能川元一「排外主義の言説・運動における歴史修正主義の影響」『日本学』43輯(2016年)
ヘイト・スピーチを惹き起こしている排外主義運動の主たる要因の一つに歴史修正主義があることはかねてから知られ、指摘されてきた。本稿で、能川はさらに分析を進める。
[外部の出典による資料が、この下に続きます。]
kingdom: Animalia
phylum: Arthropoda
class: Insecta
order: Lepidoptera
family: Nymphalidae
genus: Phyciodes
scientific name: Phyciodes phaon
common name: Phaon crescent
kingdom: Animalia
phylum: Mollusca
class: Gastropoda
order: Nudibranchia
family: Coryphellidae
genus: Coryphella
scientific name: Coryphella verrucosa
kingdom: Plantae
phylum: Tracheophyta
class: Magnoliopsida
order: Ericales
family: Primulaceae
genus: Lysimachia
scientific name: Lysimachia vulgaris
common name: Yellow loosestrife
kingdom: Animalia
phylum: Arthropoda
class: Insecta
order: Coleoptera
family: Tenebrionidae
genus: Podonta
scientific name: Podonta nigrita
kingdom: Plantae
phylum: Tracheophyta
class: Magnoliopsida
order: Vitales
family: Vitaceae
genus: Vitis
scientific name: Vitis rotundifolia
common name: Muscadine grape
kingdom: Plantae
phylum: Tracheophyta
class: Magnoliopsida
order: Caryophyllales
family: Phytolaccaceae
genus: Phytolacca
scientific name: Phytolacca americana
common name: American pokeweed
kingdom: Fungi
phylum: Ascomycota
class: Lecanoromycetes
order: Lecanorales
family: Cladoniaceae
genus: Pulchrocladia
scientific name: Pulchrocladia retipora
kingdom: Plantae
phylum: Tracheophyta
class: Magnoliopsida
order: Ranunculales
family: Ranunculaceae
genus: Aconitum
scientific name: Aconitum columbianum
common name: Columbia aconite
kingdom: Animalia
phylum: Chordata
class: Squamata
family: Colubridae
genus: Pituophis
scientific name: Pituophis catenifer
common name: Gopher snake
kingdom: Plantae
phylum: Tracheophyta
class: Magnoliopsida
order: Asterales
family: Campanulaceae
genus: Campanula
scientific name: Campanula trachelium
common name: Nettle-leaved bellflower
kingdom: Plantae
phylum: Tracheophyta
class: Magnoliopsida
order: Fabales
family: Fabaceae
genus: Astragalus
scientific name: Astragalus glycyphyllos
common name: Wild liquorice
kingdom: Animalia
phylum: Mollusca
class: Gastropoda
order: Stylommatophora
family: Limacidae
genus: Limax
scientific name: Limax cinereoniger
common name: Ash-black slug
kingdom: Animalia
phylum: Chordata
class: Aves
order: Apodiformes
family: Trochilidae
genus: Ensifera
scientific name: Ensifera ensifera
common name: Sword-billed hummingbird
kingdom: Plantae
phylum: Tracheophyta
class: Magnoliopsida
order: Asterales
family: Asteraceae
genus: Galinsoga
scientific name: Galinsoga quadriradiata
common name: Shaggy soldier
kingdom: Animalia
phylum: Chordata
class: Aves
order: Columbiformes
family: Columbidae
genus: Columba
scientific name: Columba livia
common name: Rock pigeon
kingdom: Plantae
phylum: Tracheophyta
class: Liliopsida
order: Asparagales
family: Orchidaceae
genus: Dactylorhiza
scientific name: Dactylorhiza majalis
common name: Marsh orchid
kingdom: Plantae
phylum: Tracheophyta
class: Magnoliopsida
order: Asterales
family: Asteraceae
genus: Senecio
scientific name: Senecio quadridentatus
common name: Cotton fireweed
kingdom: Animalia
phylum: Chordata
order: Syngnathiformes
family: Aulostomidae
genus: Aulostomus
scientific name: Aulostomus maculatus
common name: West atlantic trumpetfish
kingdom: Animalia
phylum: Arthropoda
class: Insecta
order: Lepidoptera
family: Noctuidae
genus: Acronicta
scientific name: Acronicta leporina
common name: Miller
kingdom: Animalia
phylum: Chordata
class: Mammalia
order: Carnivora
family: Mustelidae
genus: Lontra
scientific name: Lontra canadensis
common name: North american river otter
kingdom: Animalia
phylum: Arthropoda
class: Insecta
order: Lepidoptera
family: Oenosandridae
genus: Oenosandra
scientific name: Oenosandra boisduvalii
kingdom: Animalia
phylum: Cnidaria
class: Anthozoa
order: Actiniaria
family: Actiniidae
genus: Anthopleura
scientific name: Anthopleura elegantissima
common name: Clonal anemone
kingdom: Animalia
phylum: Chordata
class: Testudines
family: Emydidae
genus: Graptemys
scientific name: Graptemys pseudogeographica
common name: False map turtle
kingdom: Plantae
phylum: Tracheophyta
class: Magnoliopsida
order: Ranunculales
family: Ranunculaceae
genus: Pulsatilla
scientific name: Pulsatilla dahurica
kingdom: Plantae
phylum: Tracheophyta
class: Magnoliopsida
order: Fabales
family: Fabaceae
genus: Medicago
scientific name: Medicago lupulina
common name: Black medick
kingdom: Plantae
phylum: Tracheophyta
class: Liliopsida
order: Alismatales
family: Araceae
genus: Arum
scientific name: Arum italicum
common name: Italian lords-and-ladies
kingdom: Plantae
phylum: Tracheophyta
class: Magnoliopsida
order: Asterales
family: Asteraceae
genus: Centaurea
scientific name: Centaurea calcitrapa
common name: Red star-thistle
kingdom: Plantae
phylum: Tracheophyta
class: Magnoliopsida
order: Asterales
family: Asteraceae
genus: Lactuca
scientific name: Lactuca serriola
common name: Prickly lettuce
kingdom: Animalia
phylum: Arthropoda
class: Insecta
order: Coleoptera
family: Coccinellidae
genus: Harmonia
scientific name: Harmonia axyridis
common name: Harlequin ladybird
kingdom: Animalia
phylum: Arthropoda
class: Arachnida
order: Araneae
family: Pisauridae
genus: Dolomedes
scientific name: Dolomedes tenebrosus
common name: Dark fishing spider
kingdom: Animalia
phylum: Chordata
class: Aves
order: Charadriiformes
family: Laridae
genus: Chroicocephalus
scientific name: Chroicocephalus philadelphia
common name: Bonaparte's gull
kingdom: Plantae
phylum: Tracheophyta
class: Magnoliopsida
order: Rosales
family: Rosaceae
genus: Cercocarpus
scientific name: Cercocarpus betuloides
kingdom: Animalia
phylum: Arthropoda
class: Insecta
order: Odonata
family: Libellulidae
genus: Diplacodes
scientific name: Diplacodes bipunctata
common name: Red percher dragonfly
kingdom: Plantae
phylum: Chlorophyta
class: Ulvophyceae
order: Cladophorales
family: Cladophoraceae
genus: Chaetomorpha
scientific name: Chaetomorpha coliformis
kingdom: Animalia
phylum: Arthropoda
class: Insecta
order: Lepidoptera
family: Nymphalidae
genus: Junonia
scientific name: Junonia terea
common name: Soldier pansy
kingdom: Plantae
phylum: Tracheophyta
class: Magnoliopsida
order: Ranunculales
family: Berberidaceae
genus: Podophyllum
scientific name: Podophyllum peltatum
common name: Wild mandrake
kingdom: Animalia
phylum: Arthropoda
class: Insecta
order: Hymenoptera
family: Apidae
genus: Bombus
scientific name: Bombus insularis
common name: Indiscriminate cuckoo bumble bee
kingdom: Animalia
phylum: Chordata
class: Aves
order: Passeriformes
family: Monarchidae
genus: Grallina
民族差別や排外主義を(主観的に)正当化する要因として、歴史修正主義、その「論拠」として機能する民族差別、運動としての連続性、という3つの視点を提示する。歴史修正主義としては「韓国=反日」という議論の諸特徴を確認し、朴裕河、西岡力、小林よしのり、在特会の思考の共通性を探る。民族差別の例として、「慰安婦」問題に関する黒田勝弘、櫻井よしこの言説を取り上げる。そして、運動としての連続性として、主権回復を目指す会の西村修平、なでしこアクションの山本優美子などの排外主義と歴史修正主義の連続性を検証する。
最後に能川は次のように述べる。
「歴史修正主義についてはまったく楽観を許さない状況である。安倍首相が個人としては排外主義活動家らと大差ない『慰安婦』問題認識の持ち主であることはよく知られているが、アメリカなどでの『慰安婦』碑設置に反対する日本の右派の運動には日本政府も深くかかわっているのが現状である。与党自民党内にも『慰安所』制度の犯罪性や日本軍の責任を否認する議員が少なくない。マスメディアも歴史修正主義に関しては及び腰であり、一部にはそれをコンテンツとして積極的に利用するメディアもある。排外主義運動が『慰安婦』問題を利用して韓国への、ひいては在日コリアンへの反感を煽ることができる状況はまったく変わっていない。日本政府と日本の市民社会が共に歴史修正主義にはっきりと抗する姿勢をうちださない限り、排外主義運動の火はくすぶり続けることが懸念される。」